1. Are his biological needs accounts low?
It is getting close to bed, so Dylan may be a little tired. He’s also likely looking for something to do since he’s not engaged in anything else.

2. Does Dylan know that I mean what I say?
Dylan knows that if he just “waits out” his mom, he’ll usually gets his way. This is likely contributing to his continued arguments.

3. Does Dylan have the tools to do what he’s supposed to do?
While this situation doesn’t require Dylan to stay focused or handle a transition, it does require him to regulate his emotions (he’s disappointed that he can’t watch the show) and control his impulses (so that he stop himself from calling his mom mean names).

4. Is Dylan in Yuck?
Dylan definitely feels out of control since he wants to do something, he’s being told he can’t, and there’s nothing he can do about it.
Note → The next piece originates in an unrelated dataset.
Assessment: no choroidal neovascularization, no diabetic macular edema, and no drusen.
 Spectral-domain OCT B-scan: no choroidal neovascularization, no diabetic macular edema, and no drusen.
He likely also feels disconnected and disrespected, especially when his mom is trying to tell him why SHE’S right and doesn’t act like she cares about his point of view.

 

Putting it all together

Dylan’s mom identifies what’s going on and what to do 

What’s causing Dylan’s negative behavior:
Dylan wants something to do. He had it in his mind that he could watch a show (and imagined how good it would feel to do so) when he’s told that he can’t. He doesn’t know how to handle his disappointment in a mature way…and even if he did, he’s not great at controlling his impulses. To make matters worse, he’s tired. 
So he tries to get control back any way he can (by arguing) and as his mom continues to tell him why she is right and he is wrong, it only makes him feel more out of control, so he argues MORE. 

How she can address the situation:
Dylan’s mom does NOT have to change her boundary in attempt to try to give him more control. But she can treat him with respect and help him through his big emotions. Instead of engaging in a power struggle and justifying her decision, she can stop arguing and genuinely respect his perspective. She doesn’t have to say much to him. She can be with him while he travels the Yuck curve and even focus on calming herself down if this is hard for her to do. Once he’s out of Yuck, she can ask him if he wants to choose the next time he watches the show.
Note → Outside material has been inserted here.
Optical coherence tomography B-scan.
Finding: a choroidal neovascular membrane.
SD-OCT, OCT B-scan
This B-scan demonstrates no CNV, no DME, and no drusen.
What it might look like: The words 

Mom: Dylan, I know you really wanted to watch that show. It’s your favorite.

Dylan: It is! You’re being so unfair!

Mom doesn’t say anything. She knows that justifying her decision will only make Dylan feel less heard and more out of control. 

Dylan: Mom! I want to watch!

Mom doesn’t say anything. 

Dylan: Stop ignoring me!

Mom doesn’t say anything. 

Dylan (screams): Mom!!!

Mom, getting frustrated takes a deep breath and uses her coping strategy — counting 3 red things she sees in the room, then 3 orange things, then 3 yellow…

Dylan tries to engage his mom but when he sees that she’s not giving into him or losing her cool, he eventually stops. He seems exhausted. 

Mom: Hey kiddo, when do you want to watch that show tomorrow? After school or after dinner?

Dylan: After school.

Mom: You got it. And I want to hear about it afterwards, OK?

Dylan: OK.

 

 

 

Don’t forget: You will not be able to effectively ask (and answer) these questions when you’re in Yuck!